*EXERCISE REQUIREMENTS*:
Return every line of the data below that contains the string "picture".

::: THE DATA

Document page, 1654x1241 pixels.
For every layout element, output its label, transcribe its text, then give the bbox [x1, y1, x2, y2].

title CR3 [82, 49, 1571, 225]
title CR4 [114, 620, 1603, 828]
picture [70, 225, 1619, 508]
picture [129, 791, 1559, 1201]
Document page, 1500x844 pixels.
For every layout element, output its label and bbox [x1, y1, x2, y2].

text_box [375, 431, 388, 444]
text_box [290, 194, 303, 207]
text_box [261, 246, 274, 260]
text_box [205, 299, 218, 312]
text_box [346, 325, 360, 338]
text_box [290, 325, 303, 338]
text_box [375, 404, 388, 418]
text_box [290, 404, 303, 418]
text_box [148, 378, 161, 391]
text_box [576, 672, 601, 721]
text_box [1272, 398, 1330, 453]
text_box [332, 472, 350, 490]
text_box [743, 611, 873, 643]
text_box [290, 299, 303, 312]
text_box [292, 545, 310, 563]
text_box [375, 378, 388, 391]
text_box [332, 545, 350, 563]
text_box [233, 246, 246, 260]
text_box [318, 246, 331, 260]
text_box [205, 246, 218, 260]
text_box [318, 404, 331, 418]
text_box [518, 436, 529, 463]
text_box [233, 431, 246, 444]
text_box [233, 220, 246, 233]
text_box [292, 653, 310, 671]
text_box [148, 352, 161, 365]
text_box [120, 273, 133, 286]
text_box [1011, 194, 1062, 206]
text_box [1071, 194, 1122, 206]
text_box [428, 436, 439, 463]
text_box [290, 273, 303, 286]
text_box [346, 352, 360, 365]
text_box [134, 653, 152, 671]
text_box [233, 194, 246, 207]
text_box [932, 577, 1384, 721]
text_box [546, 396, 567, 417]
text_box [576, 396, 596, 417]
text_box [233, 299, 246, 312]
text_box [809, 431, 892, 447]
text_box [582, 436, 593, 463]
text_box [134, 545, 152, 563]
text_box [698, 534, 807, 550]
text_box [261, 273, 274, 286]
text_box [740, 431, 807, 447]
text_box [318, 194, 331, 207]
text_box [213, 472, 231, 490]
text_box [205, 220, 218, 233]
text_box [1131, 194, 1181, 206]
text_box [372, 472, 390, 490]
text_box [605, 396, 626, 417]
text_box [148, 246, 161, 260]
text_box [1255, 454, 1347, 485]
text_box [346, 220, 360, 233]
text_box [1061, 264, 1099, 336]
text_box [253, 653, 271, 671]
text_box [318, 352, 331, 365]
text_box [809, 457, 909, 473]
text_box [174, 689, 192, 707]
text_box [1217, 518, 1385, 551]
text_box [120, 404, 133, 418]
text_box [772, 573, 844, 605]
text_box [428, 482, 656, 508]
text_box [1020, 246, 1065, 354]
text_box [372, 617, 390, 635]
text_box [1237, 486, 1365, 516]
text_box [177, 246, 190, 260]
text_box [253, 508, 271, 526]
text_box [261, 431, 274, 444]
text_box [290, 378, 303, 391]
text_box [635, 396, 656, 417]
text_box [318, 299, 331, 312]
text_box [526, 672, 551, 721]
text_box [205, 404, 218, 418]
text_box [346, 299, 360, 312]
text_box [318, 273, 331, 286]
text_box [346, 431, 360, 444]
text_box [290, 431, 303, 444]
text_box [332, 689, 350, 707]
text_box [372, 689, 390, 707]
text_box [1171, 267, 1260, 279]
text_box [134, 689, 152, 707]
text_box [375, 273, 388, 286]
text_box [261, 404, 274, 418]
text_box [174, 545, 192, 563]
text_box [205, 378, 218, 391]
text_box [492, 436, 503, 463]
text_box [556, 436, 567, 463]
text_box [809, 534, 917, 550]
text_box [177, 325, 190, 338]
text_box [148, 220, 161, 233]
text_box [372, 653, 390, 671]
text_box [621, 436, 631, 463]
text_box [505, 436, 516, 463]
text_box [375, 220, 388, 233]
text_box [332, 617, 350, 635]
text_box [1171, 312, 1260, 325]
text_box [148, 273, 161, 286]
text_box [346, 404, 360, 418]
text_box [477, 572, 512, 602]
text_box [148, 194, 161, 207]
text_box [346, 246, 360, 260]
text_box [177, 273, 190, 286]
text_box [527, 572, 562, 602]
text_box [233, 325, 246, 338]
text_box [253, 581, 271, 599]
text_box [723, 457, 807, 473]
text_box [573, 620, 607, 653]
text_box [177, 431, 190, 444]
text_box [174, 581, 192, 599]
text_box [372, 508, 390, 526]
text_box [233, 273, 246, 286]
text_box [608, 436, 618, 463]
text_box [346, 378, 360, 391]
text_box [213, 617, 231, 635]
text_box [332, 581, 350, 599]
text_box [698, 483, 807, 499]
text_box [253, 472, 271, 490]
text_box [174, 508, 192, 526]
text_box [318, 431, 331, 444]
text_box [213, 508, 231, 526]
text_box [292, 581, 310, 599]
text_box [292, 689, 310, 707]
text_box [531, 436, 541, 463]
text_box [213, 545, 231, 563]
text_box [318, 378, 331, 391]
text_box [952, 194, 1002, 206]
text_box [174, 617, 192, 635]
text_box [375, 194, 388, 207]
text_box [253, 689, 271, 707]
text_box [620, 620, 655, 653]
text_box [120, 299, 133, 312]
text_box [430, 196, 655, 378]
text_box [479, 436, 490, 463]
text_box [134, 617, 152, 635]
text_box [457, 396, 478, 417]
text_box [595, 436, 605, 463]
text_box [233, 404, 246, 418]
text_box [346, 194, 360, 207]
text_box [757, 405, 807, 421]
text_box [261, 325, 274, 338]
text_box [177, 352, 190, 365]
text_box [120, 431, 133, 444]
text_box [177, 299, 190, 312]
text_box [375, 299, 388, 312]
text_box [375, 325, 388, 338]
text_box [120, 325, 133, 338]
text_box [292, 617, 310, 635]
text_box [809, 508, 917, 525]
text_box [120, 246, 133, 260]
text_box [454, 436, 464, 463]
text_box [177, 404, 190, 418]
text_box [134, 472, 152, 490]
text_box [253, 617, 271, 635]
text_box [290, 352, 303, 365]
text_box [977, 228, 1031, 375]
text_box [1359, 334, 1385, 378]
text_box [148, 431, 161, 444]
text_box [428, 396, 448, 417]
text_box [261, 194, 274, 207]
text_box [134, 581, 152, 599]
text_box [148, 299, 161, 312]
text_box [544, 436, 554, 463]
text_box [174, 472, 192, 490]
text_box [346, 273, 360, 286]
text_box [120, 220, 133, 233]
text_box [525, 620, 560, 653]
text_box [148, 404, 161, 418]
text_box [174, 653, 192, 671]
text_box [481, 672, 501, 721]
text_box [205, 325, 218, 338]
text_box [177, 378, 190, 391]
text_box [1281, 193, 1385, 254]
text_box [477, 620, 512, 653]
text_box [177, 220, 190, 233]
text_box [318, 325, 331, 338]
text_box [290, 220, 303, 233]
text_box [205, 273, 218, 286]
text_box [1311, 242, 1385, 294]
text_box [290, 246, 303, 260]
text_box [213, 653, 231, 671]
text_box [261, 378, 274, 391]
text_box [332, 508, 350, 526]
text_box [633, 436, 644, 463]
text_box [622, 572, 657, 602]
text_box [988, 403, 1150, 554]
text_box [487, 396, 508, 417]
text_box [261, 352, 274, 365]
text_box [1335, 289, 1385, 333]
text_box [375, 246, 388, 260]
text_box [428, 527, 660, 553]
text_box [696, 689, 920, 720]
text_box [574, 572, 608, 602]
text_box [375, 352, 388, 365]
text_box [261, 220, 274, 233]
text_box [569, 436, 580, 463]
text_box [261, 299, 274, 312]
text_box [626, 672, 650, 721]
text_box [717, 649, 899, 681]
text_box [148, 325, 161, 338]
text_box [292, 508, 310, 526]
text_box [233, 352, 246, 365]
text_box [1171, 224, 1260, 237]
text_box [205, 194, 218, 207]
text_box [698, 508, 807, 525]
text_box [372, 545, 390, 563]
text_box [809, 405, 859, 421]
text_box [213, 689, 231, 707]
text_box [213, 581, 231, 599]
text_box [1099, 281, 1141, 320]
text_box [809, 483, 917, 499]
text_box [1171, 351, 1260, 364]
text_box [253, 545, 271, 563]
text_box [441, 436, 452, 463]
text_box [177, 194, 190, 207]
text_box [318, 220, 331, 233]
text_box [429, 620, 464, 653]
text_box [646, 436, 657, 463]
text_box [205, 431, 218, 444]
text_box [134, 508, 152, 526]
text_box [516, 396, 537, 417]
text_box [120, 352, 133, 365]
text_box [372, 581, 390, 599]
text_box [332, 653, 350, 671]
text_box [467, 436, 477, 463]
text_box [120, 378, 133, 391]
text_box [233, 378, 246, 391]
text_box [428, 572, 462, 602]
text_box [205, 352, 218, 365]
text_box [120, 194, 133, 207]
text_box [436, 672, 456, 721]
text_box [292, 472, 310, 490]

::::::

*RESPONSE*:
picture [70, 225, 1619, 508]
picture [129, 791, 1559, 1201]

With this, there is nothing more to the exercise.